Asgari ücretin 2025’te alacağı görünümü belirlemek üzere bugün üçüncü kez toplanan Asgari Ücret Tespit Komisyonu’nda ilk kez rakamlar dile getirildi ancak zam oranının netleştirilmesi işi dördüncü toplantıya bırakıldı. 

MB’NİN ÖNERİSİ TEPKİ ÇEKİYOR

Asgari ücretin 2025’te ne kadar olacağıyla ilgili, işçi sendikaları, işveren temsilcileri ve hükümet başka zam oranları dillendiriyor. Merkez Bankası’nın, başta Başkan Fatih Karahan olmak üzere zaman zaman yöneticilerinin ağzından dillendirdiği yüzde 25’lik zam oranı gerek emekçiler, gerekse ekonomistler tarafından tepkiyle karşılanıyor. 

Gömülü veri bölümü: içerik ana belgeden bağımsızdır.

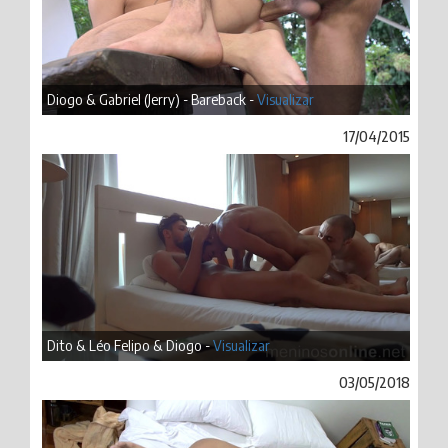
Diogo & Gabriel (Jerry) - Bareback -
Visualizar
17/04/2015
Dito & Léo Felipo & Diogo -
Visualizar
03/05/2018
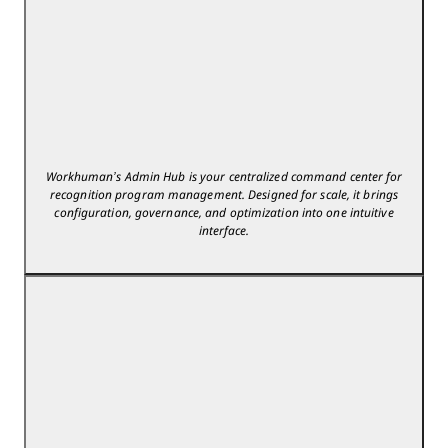
Workhuman’s Admin Hub is your centralized command center for
recognition program management. Designed for scale, it brings
configuration, governance, and optimization into one intuitive
interface.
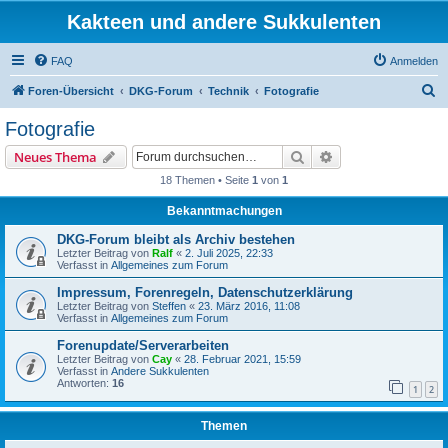
Kakteen und andere Sukkulenten
FAQ
Anmelden
S
Foren-Übersicht
DKG-Forum
Technik
Fotografie
u
Fotografie
c
Suche
Erweiterte Suche
Neues Thema
h
18 Themen • Seite
1
von
1
e
Bekanntmachungen
DKG-Forum bleibt als Archiv bestehen
Letzter Beitrag von
Ralf
«
2. Juli 2025, 22:33
Verfasst in
Allgemeines zum Forum
Impressum, Forenregeln, Datenschutzerklärung
Letzter Beitrag von
Steffen
«
23. März 2016, 11:08
Verfasst in
Allgemeines zum Forum
Forenupdate/Serverarbeiten
Letzter Beitrag von
Cay
«
28. Februar 2021, 15:59
Verfasst in
Andere Sukkulenten
Antworten:
16
1
2
Themen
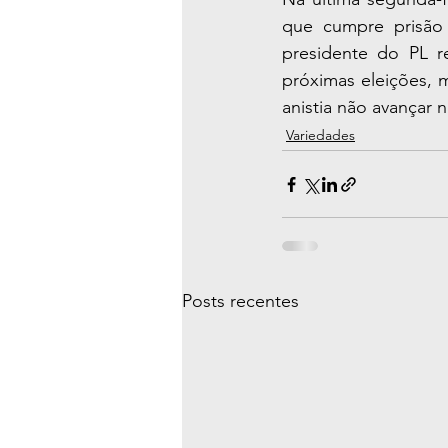
que cumpre prisão d
presidente do PL r
próximas eleições, 
anistia não avançar
Variedades
Posts recentes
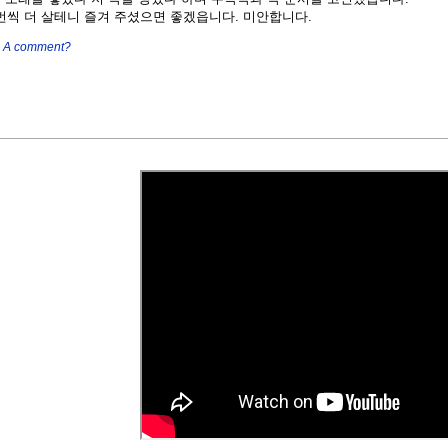
번씩 더 살테니 즐겨 주셨으면 좋겠읍니다. 미안합니다.
|
A comment?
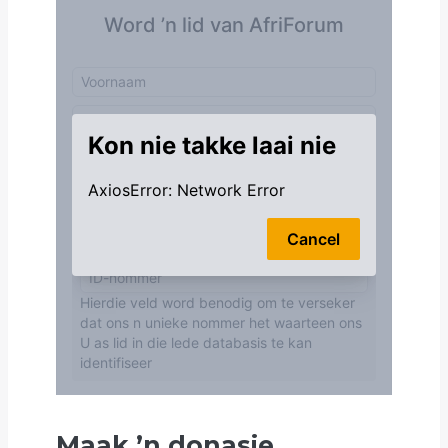
Maak
’
n donasie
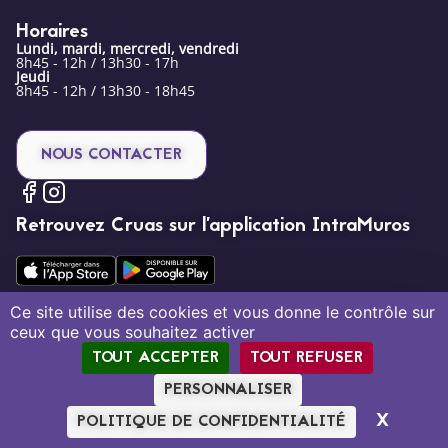
Horaires
Lundi, mardi, mercredi, vendredi
8h45 - 12h / 13h30 - 17h
Jeudi
8h45 - 12h / 13h30 - 18h45
NOUS CONTACTER
Retrouvez Cruas sur l’application IntraMuros
Ce site utilise des cookies et vous donne le contrôle sur
ceux que vous souhaitez activer
Mentions légales
Politique de confidentialité
Plan du site
TOUT ACCEPTER
TOUT REFUSER
Création par Tout Simplement Digital
PERSONNALISER
X
MASQU
POLITIQUE DE CONFIDENTIALITÉ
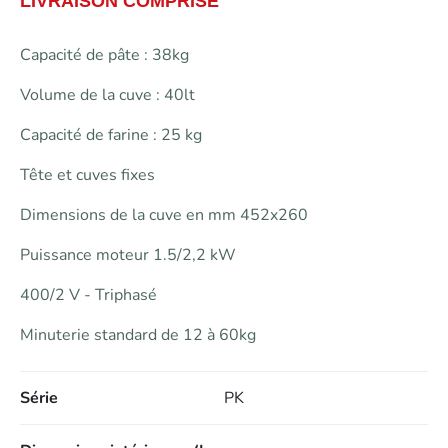
LIVRAISON COMPRISE
Capacité de pâte : 38kg
Volume de la cuve : 40lt
Capacité de farine : 25 kg
Tête et cuves fixes
search
Dimensions de la cuve en mm 452x260
Puissance moteur 1.5/2,2 kW
400/2 V - Triphasé
Minuterie standard de 12 à 60kg
Série
PK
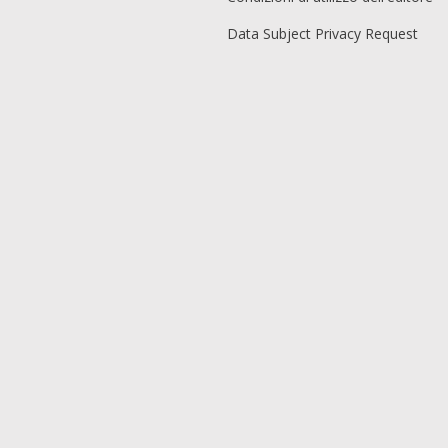
Data Subject Privacy Request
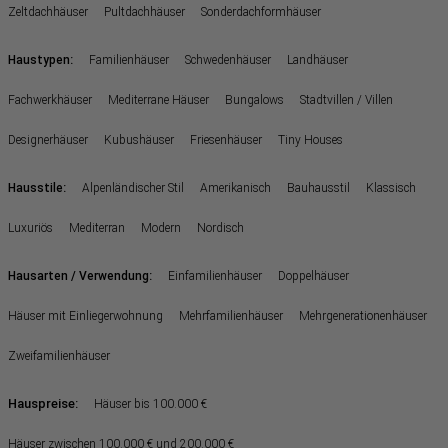
Zeltdachhäuser
Pultdachhäuser
Sonderdachformhäuser
:
Haustypen
Familienhäuser
Schwedenhäuser
Landhäuser
Fachwerkhäuser
Mediterrane Häuser
Bungalows
Stadtvillen / Villen
Designerhäuser
Kubushäuser
Friesenhäuser
Tiny Houses
:
Hausstile
Alpenländischer Stil
Amerikanisch
Bauhausstil
Klassisch
Luxuriös
Mediterran
Modern
Nordisch
:
Hausarten / Verwendung
Einfamilienhäuser
Doppelhäuser
Häuser mit Einliegerwohnung
Mehrfamilienhäuser
Mehrgenerationenhäuser
Zweifamilienhäuser
Hauspreise:
Häuser bis 100.000 €
Häuser zwischen 100.000 € und 200.000 €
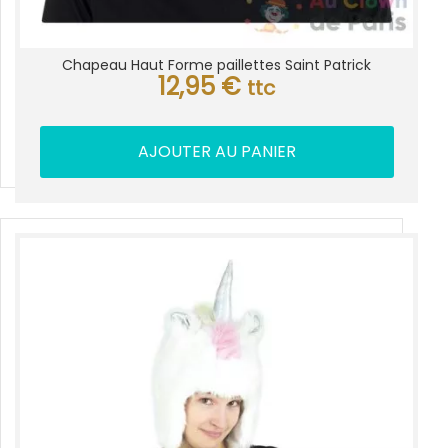
Chapeau Haut Forme paillettes Saint Patrick
12,95
€
ttc
AJOUTER AU PANIER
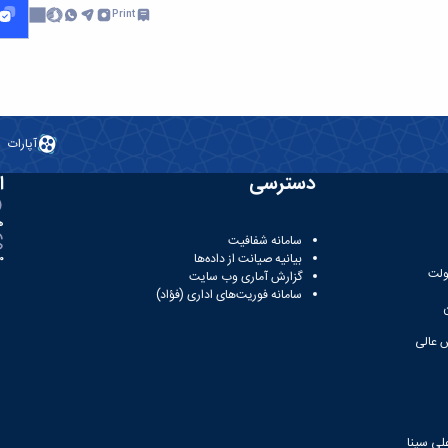
Print
آپارات
دسترسی
ا
ه
سامانه شفافیت
بیانیه صیانت از داده‌ها
81
ولت
گزارش آماری وب‌ سایت
سامانه فوریت‌های اداری (فؤاد)
 عالی
لی سینا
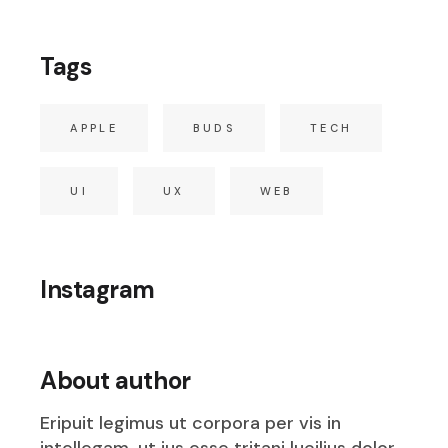
Tags
APPLE
BUDS
TECH
UI
UX
WEB
Instagram
About author
Eripuit legimus ut corpora per vis in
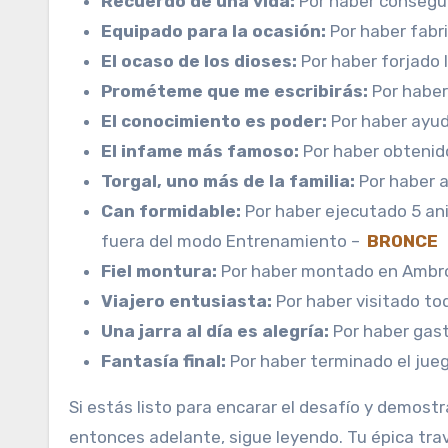
Recuerdo de una vida:
Por haber consegui
Equipado para la ocasión:
Por haber fabr
El ocaso de los dioses:
Por haber forjado
Prométeme que me escribirás:
Por haber 
El conocimiento es poder:
Por haber ayuda
El infame más famoso:
Por haber obtenid
Torgal, uno más de la familia:
Por haber a
Can formidable:
Por haber ejecutado 5 an
fuera del modo Entrenamiento –
BRONCE
Fiel montura:
Por haber montado en Ambro
Viajero entusiasta:
Por haber visitado to
Una jarra al día es alegría:
Por haber gast
Fantasía final:
Por haber terminado el jue
Si estás listo para encarar el desafío y demos
entonces adelante, sigue leyendo. Tu épica tra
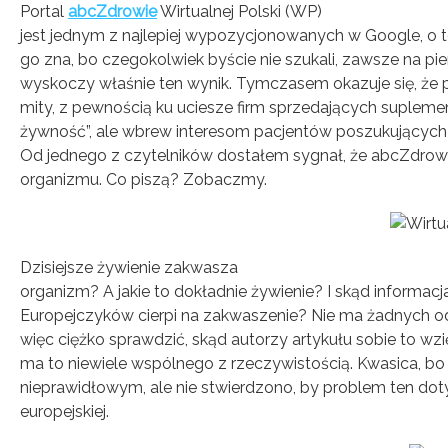
Portal
abcZdrowie
Wirtualnej Polski (WP)
jest jednym z najlepiej wypozycjonowanych w Google, o
go zna, bo czegokolwiek byście nie szukali, zawsze na pie
wyskoczy właśnie ten wynik. Tymczasem okazuje się, że
mity, z pewnością ku uciesze firm sprzedających suplemen
żywność”, ale wbrew interesom pacjentów poszukujących i
Od jednego z czytelników dostałem sygnał, że abcZdrow
organizmu. Co piszą? Zobaczmy.
Dzisiejsze żywienie zakwasza
organizm? A jakie to dokładnie żywienie? I skąd informacj
Europejczyków cierpi na zakwaszenie? Nie ma żadnych od
więc ciężko sprawdzić, skąd autorzy artykułu sobie to wzi
ma to niewiele wspólnego z rzeczywistością. Kwasica, b
nieprawidłowym, ale nie stwierdzono, by problem ten dot
europejskiej.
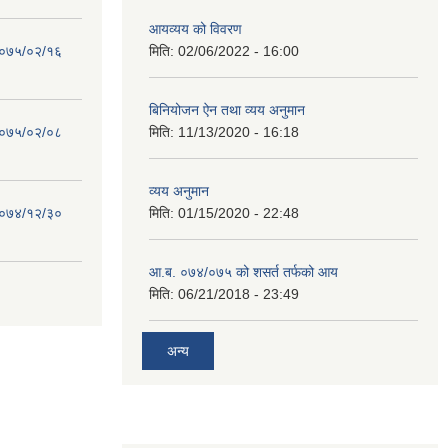
आयव्यय को विवरण
 २०७५/०२/१६
मिति:
02/06/2022 - 16:00
बिनियोजन ऐन तथा व्यय अनुमान
 २०७५/०२/०८
मिति:
11/13/2020 - 16:18
व्यय अनुमान
 २०७४/१२/३०
मिति:
01/15/2020 - 22:48
आ.ब. ०७४/०७५ को शसर्त तर्फको आय
मिति:
06/21/2018 - 23:49
अन्य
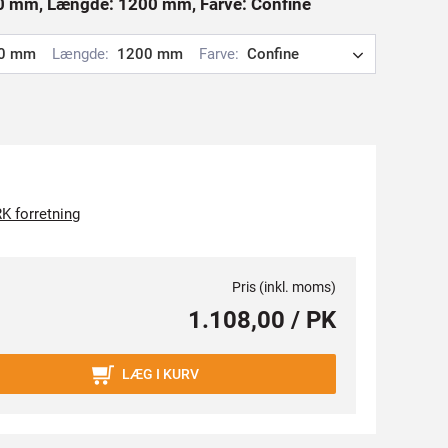
0 mm, Længde: 1200 mm, Farve: Confine
0 mm
Længde:
1200 mm
Farve:
Confine
K forretning
Pris (inkl. moms)
1.108,00 / PK
LÆG I KURV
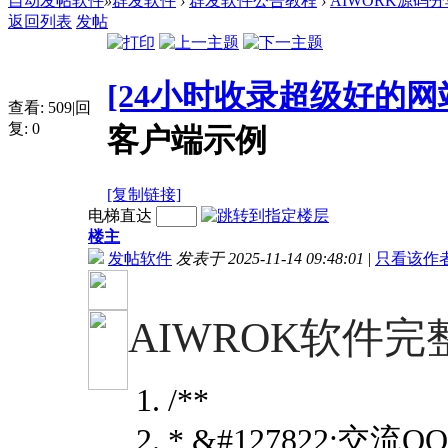
自动发帖软件
»
群发软件
›
群发软件公告教程
›
AIWORK源码分
返回列表
发帖
[24小时收录超级好的网
查看:
509
|
回
复:
0
客户端示例
[复制链接]
电梯直达
楼主
发帖软件
发表于 2025-11-14 09:48:01
|
只看该作
AIWROK软件完整
/**
* &#127822;交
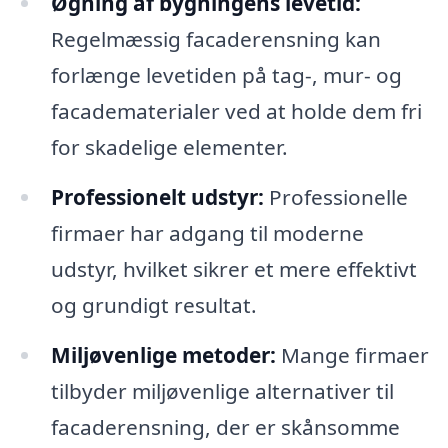
Øgning af bygningens levetid:
Regelmæssig facaderensning kan
forlænge levetiden på tag-, mur- og
facadematerialer ved at holde dem fri
for skadelige elementer.
Professionelt udstyr:
Professionelle
firmaer har adgang til moderne
udstyr, hvilket sikrer et mere effektivt
og grundigt resultat.
Miljøvenlige metoder:
Mange firmaer
tilbyder miljøvenlige alternativer til
facaderensning, der er skånsomme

MB’NİN ÖNERİSİYLE GERÇEKLEŞEN ENFLASYON ARASINDA ÇOK FARK VAR

Ekonomist Salih Kaya, Merkez Bankası’nın bu önerisine tepki gösteren uzman isimlerden biri. Merkez Bankası’nın çok düşük bir zam yüzdesinde ısrar etmesini yorumlayan Kaya; “Benim değerlendirmelerime göre, Merkez Bankası yöneticilerinin, ‘ücretlere yapılacak zamlarda, beklenen faiz oranı (%25) dikkate alınmalıdır’ şeklindeki söylemleri, bir imdat çığlığıdır, imdat çağrısıdır. Kaldı ki kendileri, enflasyon beklentilerini 2024 yılı için önce %33, sonra %36, daha sonra %38 ve en son olarak da %44 olarak açıklamışlardır” dedi.

ŞOK TEDBİRLER ÖNERİSİ!

Ekonomist Kaya, Merkez Bankası’nın bu tutumunu açıklarken şu değerlendirmeyi yaptı: “Diğer finansal araçlarla, yani para piyasaları araçları gibi araçlarla yapılabileceklerin sınırlı kalacağını, ancak şok tedbirlerle bir netice alınabileceğini böylelikle açıklamış oluyorlar. Umuyorum ve diliyorum ki, 2025 yılı ülkemiz için daha olumlu gelişmeleri izleyeceğimiz bir yıl olur”.